TASK BRIEF - In the entries that follow, find the line containing "Vestkysten Nordjylland", then output exactly every line from the first through that one.

Records contained in a dataset -

====

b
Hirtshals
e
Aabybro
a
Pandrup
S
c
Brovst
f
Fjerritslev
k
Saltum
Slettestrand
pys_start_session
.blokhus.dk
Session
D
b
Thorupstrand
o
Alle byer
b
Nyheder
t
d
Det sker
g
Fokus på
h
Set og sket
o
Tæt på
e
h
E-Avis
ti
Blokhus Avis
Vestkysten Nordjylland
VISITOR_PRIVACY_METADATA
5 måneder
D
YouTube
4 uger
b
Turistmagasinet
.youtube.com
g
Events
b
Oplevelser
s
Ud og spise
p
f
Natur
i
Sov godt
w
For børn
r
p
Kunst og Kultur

====

EXERCISE SOLUTION -
b
Hirtshals
e
Aabybro
a
Pandrup
S
c
Brovst
f
Fjerritslev
k
Saltum
Slettestrand
pys_start_session
.blokhus.dk
Session
D
b
Thorupstrand
o
Alle byer
b
Nyheder
t
d
Det sker
g
Fokus på
h
Set og sket
o
Tæt på
e
h
E-Avis
ti
Blokhus Avis
Vestkysten Nordjylland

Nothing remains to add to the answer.